Nous voyons également l’intérêt pour les objets dans des endroits intéressants du point de vue de la nature environnante. Le réservoir de Vileika, la mer de Minsk, les parcelles et les maisons près des rivières et des lacs sont toujours populaires – c’est-à-dire des coins magnifiques et écologiquement propres.

En passant, malgré tout, la demande de maisons chères a également augmenté – celles qui sont complètement prêtes à vivre. Nous parlons d’objets avec rénovation à un coût de 250 mille dollars et plus. 

Il est fort possible que cela soit dû au fait que certains acheteurs, pour une raison quelconque, ont décidé de quitter complètement la ville. Nous pouvons clairement voir cette tendance.

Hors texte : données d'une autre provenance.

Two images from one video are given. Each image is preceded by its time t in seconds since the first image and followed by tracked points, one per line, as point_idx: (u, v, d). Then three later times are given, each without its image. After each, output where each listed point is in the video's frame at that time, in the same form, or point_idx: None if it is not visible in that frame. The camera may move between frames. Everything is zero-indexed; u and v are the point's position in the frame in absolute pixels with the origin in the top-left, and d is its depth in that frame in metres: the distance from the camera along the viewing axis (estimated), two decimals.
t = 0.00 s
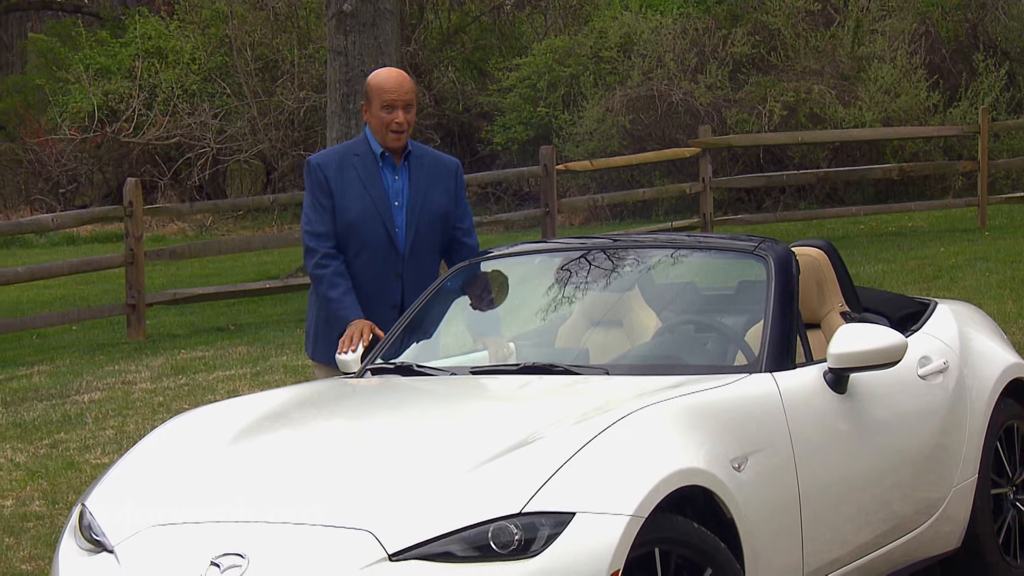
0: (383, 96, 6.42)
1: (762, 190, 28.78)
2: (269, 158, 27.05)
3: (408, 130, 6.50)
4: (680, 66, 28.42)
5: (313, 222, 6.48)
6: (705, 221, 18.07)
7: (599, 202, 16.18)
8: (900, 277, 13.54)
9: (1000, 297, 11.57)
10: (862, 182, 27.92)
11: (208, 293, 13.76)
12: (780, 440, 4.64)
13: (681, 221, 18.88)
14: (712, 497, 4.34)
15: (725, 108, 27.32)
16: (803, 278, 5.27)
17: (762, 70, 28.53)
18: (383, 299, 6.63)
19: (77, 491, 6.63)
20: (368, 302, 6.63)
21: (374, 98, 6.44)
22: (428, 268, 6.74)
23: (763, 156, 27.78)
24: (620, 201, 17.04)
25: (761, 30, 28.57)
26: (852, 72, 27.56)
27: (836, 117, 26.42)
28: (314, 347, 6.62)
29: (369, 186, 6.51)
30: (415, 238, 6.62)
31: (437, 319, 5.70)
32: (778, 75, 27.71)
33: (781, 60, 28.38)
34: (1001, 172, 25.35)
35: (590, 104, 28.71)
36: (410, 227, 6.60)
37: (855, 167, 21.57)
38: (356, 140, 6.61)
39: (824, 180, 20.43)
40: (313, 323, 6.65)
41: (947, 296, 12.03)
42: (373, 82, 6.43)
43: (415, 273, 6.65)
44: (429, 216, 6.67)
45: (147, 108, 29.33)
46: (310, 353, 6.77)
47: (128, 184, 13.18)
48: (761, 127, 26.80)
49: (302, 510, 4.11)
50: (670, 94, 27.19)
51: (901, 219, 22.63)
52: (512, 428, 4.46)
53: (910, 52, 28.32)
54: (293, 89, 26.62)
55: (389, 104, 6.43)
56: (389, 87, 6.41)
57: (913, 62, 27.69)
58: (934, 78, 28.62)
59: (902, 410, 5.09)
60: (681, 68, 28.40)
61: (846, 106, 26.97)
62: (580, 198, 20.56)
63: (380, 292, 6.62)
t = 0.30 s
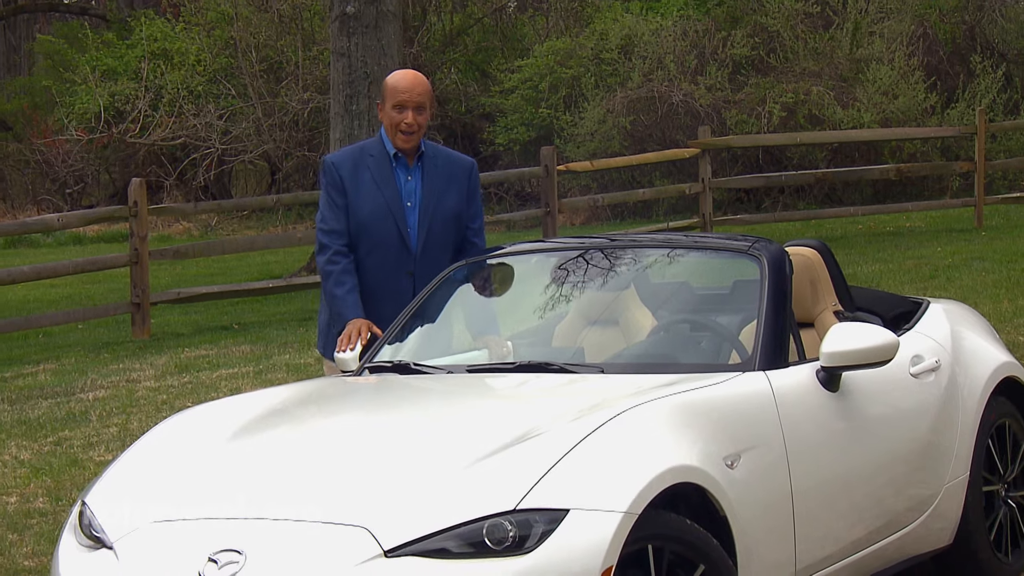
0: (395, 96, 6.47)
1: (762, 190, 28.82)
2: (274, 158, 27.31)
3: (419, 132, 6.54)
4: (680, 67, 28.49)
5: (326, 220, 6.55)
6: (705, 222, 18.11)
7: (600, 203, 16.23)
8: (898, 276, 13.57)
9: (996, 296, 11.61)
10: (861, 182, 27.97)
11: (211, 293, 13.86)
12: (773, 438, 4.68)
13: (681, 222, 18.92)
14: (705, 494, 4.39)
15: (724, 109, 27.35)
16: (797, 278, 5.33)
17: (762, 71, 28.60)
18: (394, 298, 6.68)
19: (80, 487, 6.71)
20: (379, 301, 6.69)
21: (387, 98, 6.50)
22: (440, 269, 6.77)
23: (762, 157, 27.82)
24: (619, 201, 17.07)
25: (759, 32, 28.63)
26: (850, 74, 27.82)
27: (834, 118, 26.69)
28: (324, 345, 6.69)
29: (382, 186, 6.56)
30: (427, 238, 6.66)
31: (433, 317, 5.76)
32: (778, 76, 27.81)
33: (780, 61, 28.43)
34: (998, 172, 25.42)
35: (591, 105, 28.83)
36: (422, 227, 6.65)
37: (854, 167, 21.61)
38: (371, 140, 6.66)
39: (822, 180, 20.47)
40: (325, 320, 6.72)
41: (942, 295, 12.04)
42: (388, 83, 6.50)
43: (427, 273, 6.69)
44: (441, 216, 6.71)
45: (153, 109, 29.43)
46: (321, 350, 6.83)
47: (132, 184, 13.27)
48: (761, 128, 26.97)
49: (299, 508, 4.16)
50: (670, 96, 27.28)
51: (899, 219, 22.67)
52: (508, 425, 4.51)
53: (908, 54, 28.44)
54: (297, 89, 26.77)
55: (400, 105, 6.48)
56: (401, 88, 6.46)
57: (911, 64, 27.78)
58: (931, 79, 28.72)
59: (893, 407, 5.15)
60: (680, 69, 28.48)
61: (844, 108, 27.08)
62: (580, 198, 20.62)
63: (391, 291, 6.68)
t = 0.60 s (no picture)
0: (403, 100, 6.53)
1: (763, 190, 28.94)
2: (280, 158, 27.44)
3: (426, 135, 6.59)
4: (682, 67, 28.53)
5: (333, 220, 6.64)
6: (706, 220, 18.17)
7: (602, 202, 16.28)
8: (897, 274, 13.61)
9: (995, 294, 11.65)
10: (861, 181, 28.01)
11: (217, 291, 13.95)
12: (767, 434, 4.74)
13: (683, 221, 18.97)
14: (701, 489, 4.43)
15: (726, 109, 27.42)
16: (792, 275, 5.39)
17: (763, 71, 28.66)
18: (399, 297, 6.74)
19: (86, 482, 6.80)
20: (384, 301, 6.76)
21: (396, 101, 6.56)
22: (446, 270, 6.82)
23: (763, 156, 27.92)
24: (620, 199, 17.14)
25: (761, 32, 28.68)
26: (850, 74, 27.93)
27: (834, 118, 26.74)
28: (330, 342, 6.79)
29: (388, 187, 6.63)
30: (432, 239, 6.72)
31: (433, 314, 5.83)
32: (779, 76, 27.87)
33: (782, 61, 28.48)
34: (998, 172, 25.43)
35: (594, 104, 28.88)
36: (427, 228, 6.70)
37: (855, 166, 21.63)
38: (380, 141, 6.73)
39: (823, 178, 20.50)
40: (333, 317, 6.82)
41: (941, 293, 12.06)
42: (397, 86, 6.56)
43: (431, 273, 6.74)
44: (447, 217, 6.76)
45: (160, 108, 29.58)
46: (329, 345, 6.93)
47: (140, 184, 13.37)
48: (762, 128, 27.02)
49: (299, 503, 4.21)
50: (672, 96, 27.35)
51: (899, 218, 22.70)
52: (505, 421, 4.56)
53: (908, 55, 28.50)
54: (303, 89, 26.97)
55: (407, 108, 6.53)
56: (409, 92, 6.51)
57: (911, 64, 27.84)
58: (932, 79, 28.78)
59: (887, 405, 5.19)
60: (683, 70, 28.52)
61: (845, 107, 27.14)
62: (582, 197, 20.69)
63: (396, 290, 6.74)
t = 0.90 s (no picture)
0: (405, 99, 6.58)
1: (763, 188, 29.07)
2: (286, 157, 27.55)
3: (427, 135, 6.65)
4: (684, 68, 28.52)
5: (334, 220, 6.72)
6: (707, 219, 18.21)
7: (603, 202, 16.32)
8: (895, 273, 13.64)
9: (993, 292, 11.69)
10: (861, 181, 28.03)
11: (223, 289, 14.05)
12: (761, 430, 4.78)
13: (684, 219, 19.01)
14: (695, 485, 4.48)
15: (726, 109, 27.45)
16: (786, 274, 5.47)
17: (763, 72, 28.66)
18: (399, 296, 6.82)
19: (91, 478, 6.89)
20: (385, 299, 6.84)
21: (398, 100, 6.62)
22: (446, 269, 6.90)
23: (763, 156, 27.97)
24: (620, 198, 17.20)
25: (762, 33, 28.74)
26: (850, 74, 27.92)
27: (834, 118, 26.72)
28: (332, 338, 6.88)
29: (389, 188, 6.70)
30: (432, 239, 6.79)
31: (432, 312, 5.90)
32: (779, 76, 27.89)
33: (782, 61, 28.50)
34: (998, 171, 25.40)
35: (597, 104, 28.91)
36: (428, 227, 6.78)
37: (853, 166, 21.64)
38: (382, 141, 6.80)
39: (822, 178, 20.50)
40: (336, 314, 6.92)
41: (937, 291, 12.12)
42: (401, 85, 6.62)
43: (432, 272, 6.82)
44: (448, 217, 6.83)
45: (167, 108, 29.78)
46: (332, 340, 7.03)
47: (146, 183, 13.50)
48: (763, 127, 27.03)
49: (297, 498, 4.25)
50: (674, 96, 27.34)
51: (898, 217, 22.70)
52: (501, 416, 4.61)
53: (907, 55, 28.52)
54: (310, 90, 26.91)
55: (409, 108, 6.59)
56: (410, 91, 6.57)
57: (910, 65, 27.84)
58: (931, 79, 28.79)
59: (880, 402, 5.25)
60: (684, 70, 28.52)
61: (845, 108, 27.16)
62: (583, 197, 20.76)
63: (396, 289, 6.82)
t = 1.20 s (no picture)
0: (397, 95, 6.65)
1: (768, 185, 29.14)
2: (295, 154, 27.65)
3: (418, 131, 6.69)
4: (689, 67, 28.55)
5: (333, 215, 6.82)
6: (711, 216, 18.25)
7: (608, 199, 16.34)
8: (898, 269, 13.66)
9: (995, 288, 11.72)
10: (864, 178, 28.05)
11: (231, 285, 14.14)
12: (759, 425, 4.83)
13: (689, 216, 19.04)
14: (693, 478, 4.53)
15: (731, 107, 27.50)
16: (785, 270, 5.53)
17: (767, 71, 28.67)
18: (400, 290, 6.86)
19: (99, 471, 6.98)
20: (386, 293, 6.87)
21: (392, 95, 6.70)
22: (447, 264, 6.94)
23: (768, 154, 28.02)
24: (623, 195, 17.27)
25: (766, 32, 28.85)
26: (853, 73, 27.96)
27: (837, 115, 26.79)
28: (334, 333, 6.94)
29: (388, 183, 6.78)
30: (432, 233, 6.84)
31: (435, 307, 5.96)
32: (783, 74, 27.94)
33: (786, 60, 28.51)
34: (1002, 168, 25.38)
35: (603, 102, 28.98)
36: (428, 221, 6.83)
37: (856, 163, 21.64)
38: (382, 138, 6.89)
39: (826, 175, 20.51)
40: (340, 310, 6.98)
41: (939, 287, 12.15)
42: (398, 80, 6.69)
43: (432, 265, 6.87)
44: (449, 212, 6.88)
45: (178, 107, 30.08)
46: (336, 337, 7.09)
47: (156, 180, 13.59)
48: (767, 125, 27.10)
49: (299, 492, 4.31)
50: (678, 94, 27.48)
51: (900, 213, 22.68)
52: (501, 410, 4.67)
53: (910, 54, 28.56)
54: (319, 87, 26.96)
55: (400, 105, 6.65)
56: (401, 89, 6.63)
57: (913, 63, 27.87)
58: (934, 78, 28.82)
59: (878, 398, 5.29)
60: (690, 69, 28.54)
61: (848, 105, 27.20)
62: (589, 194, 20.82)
63: (397, 284, 6.87)
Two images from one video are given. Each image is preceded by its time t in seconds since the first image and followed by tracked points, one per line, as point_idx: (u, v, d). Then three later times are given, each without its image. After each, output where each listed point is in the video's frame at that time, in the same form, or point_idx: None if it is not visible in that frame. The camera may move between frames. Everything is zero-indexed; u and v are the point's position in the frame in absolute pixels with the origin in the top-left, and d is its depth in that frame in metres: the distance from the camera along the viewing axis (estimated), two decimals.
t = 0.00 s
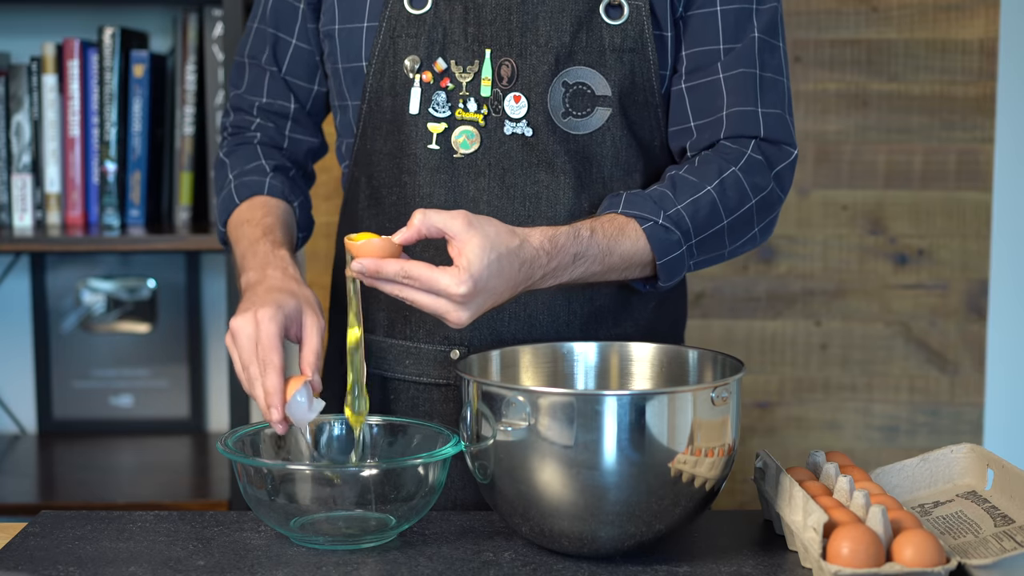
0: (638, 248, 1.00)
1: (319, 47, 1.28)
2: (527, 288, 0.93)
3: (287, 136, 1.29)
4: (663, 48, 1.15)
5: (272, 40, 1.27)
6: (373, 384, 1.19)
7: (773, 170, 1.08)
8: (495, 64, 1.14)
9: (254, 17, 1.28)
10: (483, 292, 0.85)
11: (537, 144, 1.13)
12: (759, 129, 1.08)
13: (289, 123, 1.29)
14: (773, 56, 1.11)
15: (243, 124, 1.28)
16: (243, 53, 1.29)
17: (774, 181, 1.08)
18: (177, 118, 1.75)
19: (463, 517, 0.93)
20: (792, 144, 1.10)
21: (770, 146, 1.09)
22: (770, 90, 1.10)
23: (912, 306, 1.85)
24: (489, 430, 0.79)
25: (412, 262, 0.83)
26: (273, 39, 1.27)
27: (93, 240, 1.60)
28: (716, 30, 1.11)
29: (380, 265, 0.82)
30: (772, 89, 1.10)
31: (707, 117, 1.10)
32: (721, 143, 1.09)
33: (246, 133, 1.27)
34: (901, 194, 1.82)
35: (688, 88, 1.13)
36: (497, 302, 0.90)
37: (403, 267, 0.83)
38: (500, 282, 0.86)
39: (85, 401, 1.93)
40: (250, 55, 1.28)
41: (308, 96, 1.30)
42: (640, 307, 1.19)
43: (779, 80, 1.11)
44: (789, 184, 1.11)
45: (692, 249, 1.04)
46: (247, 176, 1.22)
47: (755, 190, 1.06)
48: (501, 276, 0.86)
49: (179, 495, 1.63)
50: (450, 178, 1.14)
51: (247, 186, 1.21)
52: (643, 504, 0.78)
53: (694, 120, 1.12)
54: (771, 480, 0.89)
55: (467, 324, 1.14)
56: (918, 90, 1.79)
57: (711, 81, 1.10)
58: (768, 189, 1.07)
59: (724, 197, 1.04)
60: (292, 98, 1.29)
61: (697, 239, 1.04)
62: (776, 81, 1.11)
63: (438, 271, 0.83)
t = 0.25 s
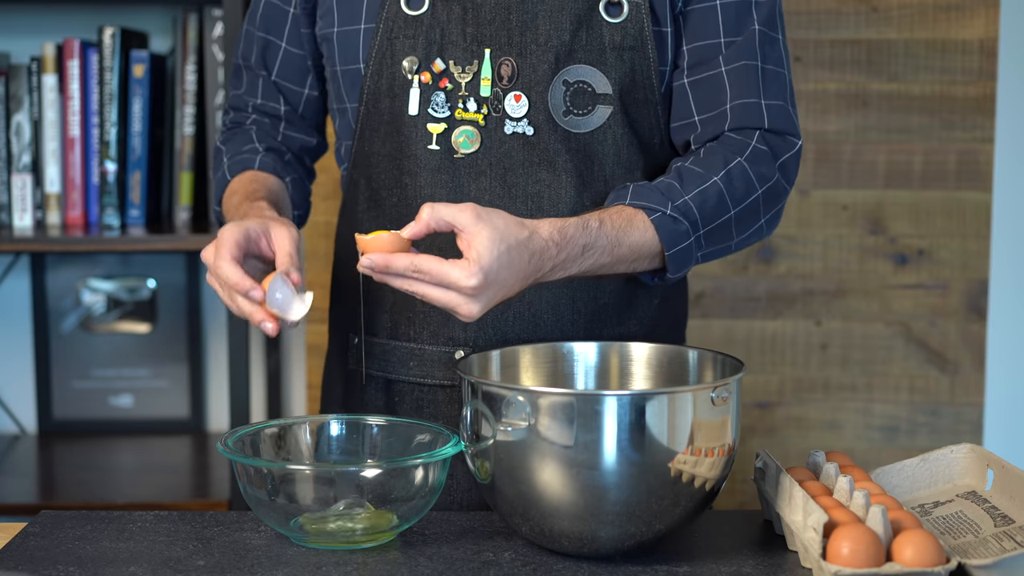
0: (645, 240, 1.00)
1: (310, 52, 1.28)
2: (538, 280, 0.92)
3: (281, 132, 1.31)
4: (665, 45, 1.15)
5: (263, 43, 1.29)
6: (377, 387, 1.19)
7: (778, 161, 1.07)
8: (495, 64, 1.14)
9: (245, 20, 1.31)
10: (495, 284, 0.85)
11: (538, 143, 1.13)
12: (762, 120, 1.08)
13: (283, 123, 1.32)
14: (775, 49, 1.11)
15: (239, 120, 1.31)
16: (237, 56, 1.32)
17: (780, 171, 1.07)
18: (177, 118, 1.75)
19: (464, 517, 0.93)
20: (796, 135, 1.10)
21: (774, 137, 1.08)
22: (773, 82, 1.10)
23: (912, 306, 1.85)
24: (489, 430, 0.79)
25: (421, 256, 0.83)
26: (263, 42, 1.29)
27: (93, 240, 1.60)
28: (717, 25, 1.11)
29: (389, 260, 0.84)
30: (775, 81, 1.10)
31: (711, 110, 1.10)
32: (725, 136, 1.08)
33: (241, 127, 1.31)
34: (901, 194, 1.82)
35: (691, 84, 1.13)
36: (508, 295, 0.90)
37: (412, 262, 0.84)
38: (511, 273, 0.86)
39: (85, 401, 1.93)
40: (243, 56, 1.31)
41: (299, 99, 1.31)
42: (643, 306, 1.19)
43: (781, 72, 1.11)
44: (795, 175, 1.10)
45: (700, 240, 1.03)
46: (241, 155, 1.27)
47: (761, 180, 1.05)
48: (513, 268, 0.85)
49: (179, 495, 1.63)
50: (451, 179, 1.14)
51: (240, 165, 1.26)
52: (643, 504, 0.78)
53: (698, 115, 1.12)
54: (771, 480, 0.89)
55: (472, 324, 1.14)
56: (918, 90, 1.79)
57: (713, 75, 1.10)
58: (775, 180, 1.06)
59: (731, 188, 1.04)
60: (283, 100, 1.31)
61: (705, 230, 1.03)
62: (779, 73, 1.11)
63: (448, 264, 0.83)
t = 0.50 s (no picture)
0: (641, 229, 0.99)
1: (309, 56, 1.29)
2: (536, 272, 0.91)
3: (281, 140, 1.32)
4: (660, 41, 1.15)
5: (261, 50, 1.29)
6: (377, 389, 1.19)
7: (775, 151, 1.07)
8: (491, 64, 1.14)
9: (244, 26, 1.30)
10: (495, 272, 0.84)
11: (535, 143, 1.13)
12: (759, 112, 1.08)
13: (283, 130, 1.32)
14: (770, 41, 1.11)
15: (238, 131, 1.31)
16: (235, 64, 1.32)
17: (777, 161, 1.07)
18: (177, 118, 1.74)
19: (463, 517, 0.93)
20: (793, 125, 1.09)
21: (771, 128, 1.08)
22: (769, 74, 1.09)
23: (912, 306, 1.85)
24: (489, 430, 0.79)
25: (416, 254, 0.83)
26: (262, 49, 1.29)
27: (93, 240, 1.60)
28: (712, 18, 1.11)
29: (386, 266, 0.84)
30: (771, 73, 1.10)
31: (709, 104, 1.10)
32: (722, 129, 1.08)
33: (241, 138, 1.31)
34: (901, 194, 1.82)
35: (687, 78, 1.13)
36: (509, 289, 0.88)
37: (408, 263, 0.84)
38: (508, 261, 0.85)
39: (85, 401, 1.93)
40: (241, 64, 1.31)
41: (298, 105, 1.32)
42: (643, 305, 1.19)
43: (777, 64, 1.10)
44: (794, 167, 1.09)
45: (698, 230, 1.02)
46: (239, 170, 1.27)
47: (758, 171, 1.05)
48: (509, 255, 0.85)
49: (179, 495, 1.63)
50: (449, 180, 1.14)
51: (238, 180, 1.27)
52: (643, 504, 0.78)
53: (695, 110, 1.12)
54: (771, 480, 0.89)
55: (471, 326, 1.15)
56: (918, 90, 1.79)
57: (710, 69, 1.10)
58: (772, 169, 1.06)
59: (727, 177, 1.03)
60: (282, 106, 1.31)
61: (702, 220, 1.02)
62: (775, 65, 1.11)
63: (444, 257, 0.83)
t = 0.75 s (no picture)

Quant au coût, je dirai que les acheteurs ont commencé à se concentrer sur la négociation, à partir de 10% du prix initial. Plus l’objet vaut, plus ils veulent négocier.

 Bien sûr, les vendeurs réagissent très péniblement à cela, et l’accord ne se produit que lorsque les parties parviennent à s’entendre. 

Nous essayons d’expliquer aux vendeurs qu’ils doivent s’adapter à la situation. Ce n’est un secret pour personne qu’à cause de ce qui se passe, certains acheteurs ont reporté l’achat de biens immobiliers à des temps meilleurs, et un certain groupe d’acheteurs a complètement quitté le pays. 

Compte tenu de tout cela, toutes les parties (vendeurs et acheteurs) doivent rechercher un terrain d’entente afin que chacun des participants au processus reste dans le noir.

Néanmoins, malgré une période très “particulière” de notre vie : en termes de croissance de la valeur de la monnaie, de manque de prêts, de crise politique, de pandémie et tout le reste, il n’y a pas encore eu de forte baisse des prix sur le real de banlieue marché immobilier.

 Je pense que ce marché s’adaptera progressivement à la situation. Il réagira en tout cas, juste la baisse des prix sur la “clôture” ne sera pas aussi forte que sur le “primaire” ou “secondaire” dans la ville.